We are sure you’re wondering what our take on the red carpet footage before yesterday’s SuperSkills festivities was. Well, after considerable TiVo delay, we’ve decided to zap through the presentation from NHL Network, and we’re happy to share our purely fangirl-riffic take on the be-suited players in all their All-Star finery.
– Okay, we were only going to do a cursory run through the show and just comment on what the players look like to us, but we are immediately sidetracked when Stormy the Ice Hog (or whatever he is), the Carolina mascot, starts hamming it up for the camera. He is mangy. The edges of his snout are worn off and peeling. And when we pause on a shot of him, we are horrified to discover his nostrils look distinctly like eyeholes.
– We have no interest in what anyone has to say. We are literally in this just for cleaned-up, well-dressed hockey players. And mascots. There’s Stinger behind Dave Strader!
– Yayson Spezza: looks like a million bucks. Of course, he’s 33% of the hott the All-Star weekend has to offer, so what else would we say? We’re glad to see that 33% was giving 110%. And what was up with the interviewer asking Yayson who is tailor is? Dolce and Gabbana are like, “Tailor???” (The patent-leather, pointy witch shoes are a bit much, but we overlook that.)

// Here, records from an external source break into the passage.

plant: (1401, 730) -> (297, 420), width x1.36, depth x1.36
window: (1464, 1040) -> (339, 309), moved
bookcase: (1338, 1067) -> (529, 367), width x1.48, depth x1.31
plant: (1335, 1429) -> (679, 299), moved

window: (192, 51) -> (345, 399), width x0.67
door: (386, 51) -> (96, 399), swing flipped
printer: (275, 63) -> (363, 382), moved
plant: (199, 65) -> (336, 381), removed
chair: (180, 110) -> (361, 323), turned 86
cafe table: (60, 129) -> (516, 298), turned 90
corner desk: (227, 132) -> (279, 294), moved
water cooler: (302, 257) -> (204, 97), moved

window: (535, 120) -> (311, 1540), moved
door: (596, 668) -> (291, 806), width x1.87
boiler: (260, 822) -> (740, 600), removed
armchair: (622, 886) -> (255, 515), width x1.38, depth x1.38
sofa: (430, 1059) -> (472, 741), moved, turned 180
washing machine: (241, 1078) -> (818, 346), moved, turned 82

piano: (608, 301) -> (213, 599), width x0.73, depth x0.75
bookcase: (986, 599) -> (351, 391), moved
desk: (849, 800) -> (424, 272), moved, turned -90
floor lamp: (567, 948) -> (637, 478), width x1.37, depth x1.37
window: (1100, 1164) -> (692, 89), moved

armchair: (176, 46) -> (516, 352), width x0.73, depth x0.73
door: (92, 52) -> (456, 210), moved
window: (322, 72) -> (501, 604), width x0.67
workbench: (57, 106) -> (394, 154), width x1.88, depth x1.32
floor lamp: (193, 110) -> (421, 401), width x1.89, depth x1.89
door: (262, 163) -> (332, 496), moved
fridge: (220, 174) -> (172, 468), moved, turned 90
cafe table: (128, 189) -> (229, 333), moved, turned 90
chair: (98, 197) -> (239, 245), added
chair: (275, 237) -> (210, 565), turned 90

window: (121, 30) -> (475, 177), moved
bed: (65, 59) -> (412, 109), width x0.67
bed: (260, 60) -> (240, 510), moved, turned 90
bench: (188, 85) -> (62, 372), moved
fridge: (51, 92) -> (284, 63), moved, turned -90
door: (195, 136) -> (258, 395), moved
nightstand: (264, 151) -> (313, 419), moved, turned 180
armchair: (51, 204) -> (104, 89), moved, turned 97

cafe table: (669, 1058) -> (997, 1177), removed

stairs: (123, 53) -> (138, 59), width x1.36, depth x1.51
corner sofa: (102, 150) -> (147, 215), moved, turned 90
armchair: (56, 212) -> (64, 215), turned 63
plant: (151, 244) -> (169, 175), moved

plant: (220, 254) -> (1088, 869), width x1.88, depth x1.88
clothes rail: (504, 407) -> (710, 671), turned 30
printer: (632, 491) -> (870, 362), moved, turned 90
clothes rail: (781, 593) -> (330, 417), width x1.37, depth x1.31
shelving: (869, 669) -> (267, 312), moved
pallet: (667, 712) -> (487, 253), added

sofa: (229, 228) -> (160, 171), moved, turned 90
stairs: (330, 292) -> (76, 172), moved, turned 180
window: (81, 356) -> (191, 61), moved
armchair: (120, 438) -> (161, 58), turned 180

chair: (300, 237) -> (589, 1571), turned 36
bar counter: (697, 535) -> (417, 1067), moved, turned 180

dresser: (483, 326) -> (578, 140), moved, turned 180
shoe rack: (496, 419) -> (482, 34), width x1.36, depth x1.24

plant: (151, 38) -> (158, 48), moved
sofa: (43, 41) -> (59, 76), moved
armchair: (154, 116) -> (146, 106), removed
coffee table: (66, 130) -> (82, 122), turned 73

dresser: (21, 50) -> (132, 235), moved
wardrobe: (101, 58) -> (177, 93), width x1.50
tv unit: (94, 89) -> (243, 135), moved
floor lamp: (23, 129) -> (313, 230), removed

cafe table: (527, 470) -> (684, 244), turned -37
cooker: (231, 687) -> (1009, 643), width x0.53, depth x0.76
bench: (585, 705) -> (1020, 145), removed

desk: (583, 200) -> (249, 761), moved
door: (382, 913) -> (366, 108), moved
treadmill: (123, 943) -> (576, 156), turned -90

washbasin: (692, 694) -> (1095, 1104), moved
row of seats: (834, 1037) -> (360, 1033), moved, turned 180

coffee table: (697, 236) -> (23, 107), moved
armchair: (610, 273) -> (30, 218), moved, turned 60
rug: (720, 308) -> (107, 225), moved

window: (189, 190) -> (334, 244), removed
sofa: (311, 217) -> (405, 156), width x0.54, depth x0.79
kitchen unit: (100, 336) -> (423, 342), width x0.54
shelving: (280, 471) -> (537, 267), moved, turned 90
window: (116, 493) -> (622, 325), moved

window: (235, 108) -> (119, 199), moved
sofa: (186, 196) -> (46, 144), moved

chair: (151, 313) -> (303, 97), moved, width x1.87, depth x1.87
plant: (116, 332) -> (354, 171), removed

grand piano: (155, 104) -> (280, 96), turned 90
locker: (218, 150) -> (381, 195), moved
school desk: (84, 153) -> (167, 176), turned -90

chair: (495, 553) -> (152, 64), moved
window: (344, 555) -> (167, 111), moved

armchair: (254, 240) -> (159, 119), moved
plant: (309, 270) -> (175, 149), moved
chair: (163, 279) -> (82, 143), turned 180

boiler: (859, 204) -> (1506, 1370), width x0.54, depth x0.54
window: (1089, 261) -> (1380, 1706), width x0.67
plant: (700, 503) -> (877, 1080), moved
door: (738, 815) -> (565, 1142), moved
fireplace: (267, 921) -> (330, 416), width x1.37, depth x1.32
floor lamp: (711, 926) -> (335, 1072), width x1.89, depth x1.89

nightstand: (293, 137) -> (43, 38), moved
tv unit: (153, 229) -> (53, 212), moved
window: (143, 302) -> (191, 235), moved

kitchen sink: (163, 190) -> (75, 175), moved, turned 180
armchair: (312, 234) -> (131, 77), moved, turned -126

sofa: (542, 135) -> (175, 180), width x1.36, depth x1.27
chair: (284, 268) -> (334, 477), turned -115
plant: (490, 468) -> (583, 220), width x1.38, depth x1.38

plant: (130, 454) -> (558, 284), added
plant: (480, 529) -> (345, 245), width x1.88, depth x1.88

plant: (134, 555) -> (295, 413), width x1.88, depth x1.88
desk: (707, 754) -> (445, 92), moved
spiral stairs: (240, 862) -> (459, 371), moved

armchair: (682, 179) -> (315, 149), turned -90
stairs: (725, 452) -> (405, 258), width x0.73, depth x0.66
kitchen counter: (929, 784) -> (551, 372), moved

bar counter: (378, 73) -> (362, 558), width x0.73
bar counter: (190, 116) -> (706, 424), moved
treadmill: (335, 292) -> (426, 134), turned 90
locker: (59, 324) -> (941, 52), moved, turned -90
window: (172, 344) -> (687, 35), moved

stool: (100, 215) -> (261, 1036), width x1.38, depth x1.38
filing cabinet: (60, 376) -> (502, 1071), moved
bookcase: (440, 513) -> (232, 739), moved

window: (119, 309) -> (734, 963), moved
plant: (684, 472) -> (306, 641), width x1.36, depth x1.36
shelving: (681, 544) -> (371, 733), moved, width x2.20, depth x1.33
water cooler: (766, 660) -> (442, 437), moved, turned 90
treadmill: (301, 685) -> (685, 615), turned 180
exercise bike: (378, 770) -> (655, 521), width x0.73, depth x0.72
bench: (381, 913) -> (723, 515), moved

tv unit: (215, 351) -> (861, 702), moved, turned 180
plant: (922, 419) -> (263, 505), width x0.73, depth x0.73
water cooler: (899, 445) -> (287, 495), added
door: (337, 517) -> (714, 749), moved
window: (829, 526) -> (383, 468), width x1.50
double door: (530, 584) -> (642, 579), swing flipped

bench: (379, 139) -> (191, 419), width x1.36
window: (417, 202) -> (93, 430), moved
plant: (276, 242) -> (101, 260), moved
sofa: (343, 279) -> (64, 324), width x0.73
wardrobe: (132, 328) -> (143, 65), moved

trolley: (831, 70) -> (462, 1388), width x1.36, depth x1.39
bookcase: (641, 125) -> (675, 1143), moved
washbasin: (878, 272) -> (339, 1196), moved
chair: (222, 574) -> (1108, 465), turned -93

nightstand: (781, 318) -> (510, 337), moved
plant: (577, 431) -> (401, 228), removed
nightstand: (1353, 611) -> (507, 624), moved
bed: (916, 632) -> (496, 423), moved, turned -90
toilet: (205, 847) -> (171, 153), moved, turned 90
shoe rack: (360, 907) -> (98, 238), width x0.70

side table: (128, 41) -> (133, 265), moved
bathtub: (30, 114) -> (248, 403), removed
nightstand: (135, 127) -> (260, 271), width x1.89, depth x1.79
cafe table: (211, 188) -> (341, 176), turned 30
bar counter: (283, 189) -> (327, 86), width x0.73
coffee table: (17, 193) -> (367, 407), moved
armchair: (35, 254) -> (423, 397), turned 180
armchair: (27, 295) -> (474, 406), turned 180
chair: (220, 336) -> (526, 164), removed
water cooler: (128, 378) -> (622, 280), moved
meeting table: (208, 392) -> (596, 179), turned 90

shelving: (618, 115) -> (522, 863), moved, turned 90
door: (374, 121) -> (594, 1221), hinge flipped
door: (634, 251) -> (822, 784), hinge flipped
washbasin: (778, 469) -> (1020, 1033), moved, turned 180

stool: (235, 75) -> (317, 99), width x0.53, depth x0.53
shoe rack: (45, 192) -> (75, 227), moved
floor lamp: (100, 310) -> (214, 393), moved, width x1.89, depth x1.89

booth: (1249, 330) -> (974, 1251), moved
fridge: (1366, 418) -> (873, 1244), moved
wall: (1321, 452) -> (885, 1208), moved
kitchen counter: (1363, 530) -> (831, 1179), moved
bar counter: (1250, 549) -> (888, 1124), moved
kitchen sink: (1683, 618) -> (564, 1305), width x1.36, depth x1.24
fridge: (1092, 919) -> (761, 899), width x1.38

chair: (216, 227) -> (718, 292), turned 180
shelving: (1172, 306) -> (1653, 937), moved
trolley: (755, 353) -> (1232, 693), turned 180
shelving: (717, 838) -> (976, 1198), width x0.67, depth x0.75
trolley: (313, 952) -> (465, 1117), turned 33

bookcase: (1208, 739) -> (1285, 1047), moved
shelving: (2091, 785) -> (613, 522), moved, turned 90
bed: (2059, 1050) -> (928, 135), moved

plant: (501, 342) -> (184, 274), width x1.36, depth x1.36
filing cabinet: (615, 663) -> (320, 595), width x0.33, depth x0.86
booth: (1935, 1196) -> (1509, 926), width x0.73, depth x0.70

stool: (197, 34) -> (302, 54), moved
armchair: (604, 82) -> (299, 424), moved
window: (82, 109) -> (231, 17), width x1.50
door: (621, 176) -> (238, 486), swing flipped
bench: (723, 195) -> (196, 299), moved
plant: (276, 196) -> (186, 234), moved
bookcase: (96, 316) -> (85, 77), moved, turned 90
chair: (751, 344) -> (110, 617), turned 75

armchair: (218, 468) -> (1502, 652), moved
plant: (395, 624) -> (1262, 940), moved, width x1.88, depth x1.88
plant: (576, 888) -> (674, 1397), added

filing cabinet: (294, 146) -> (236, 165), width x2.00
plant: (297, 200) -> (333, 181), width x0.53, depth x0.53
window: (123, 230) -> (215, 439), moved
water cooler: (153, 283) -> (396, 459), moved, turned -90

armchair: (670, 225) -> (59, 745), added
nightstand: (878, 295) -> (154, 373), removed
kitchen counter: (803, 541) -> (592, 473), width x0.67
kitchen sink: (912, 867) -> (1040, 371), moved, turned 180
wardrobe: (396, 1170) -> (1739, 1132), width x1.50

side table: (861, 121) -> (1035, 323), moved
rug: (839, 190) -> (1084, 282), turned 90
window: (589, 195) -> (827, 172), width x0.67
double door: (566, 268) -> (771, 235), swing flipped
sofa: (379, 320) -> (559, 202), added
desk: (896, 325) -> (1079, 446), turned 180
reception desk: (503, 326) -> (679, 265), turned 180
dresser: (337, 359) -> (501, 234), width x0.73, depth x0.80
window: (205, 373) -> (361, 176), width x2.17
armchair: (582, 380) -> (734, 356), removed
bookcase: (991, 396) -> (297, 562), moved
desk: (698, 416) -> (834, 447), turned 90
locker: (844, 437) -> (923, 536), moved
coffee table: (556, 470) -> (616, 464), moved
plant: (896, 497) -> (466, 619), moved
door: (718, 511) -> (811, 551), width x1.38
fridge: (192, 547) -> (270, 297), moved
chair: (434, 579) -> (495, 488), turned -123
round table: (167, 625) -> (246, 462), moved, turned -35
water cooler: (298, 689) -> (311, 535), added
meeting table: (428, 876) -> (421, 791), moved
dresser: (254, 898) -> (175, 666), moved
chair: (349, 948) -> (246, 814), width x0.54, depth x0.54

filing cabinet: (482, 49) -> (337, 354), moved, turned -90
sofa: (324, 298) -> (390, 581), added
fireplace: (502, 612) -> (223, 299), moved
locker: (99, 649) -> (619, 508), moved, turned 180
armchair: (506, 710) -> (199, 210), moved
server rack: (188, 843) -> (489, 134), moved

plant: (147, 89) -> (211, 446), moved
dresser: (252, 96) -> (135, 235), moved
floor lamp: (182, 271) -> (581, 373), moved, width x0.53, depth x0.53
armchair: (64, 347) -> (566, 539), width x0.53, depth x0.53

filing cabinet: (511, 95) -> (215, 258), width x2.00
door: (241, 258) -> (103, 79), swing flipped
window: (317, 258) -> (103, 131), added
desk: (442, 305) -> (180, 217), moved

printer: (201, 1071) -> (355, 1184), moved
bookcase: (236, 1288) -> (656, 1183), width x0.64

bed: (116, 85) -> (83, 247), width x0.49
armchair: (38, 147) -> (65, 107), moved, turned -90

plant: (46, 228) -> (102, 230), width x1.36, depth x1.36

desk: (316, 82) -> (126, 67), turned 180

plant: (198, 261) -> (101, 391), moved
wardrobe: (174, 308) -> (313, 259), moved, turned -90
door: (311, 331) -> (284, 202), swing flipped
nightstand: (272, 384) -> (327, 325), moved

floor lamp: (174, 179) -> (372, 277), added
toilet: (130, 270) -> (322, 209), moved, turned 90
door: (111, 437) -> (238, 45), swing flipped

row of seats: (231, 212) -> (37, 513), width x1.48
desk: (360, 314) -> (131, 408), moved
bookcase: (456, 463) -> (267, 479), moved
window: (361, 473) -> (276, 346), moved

– HAHAHA! Poor wretched, bedraggled Stormy gets stuck in a monkey-in-the-middle situation between two jugglers.
– Tim Thomas: We are stunned into silence. We also really can’t put our fingers on what he looks like. Pookie thinks the eagle pendant on his toolish beaded necklace looks Nazi-ish, Boomer thinks he looks like Brian Dennehey in the frame we paused the TiVo on, and we are all in agreement that he looks like he whined his way onto the All-Star team. After several moments Boomer recants, “That’s probably not fair, by the way. Brian Dennehey is better looking than that.” Whatever. We don’t like him. Nor do we care who is tailor is.
– Soupy: Kicks things off by picking his nose with a Sharpie. Pookie: “He does not look like he deliberately went tieless, he just looks like he forgot his tie.” Pause. “Or that he’s wearing it like a belt.” It is an indisputable fact that Soupy has the worst hair in hockey. He ends the interview by chewing on his pen, or as Pookie says, “Like he’s eating the boogers off of it.”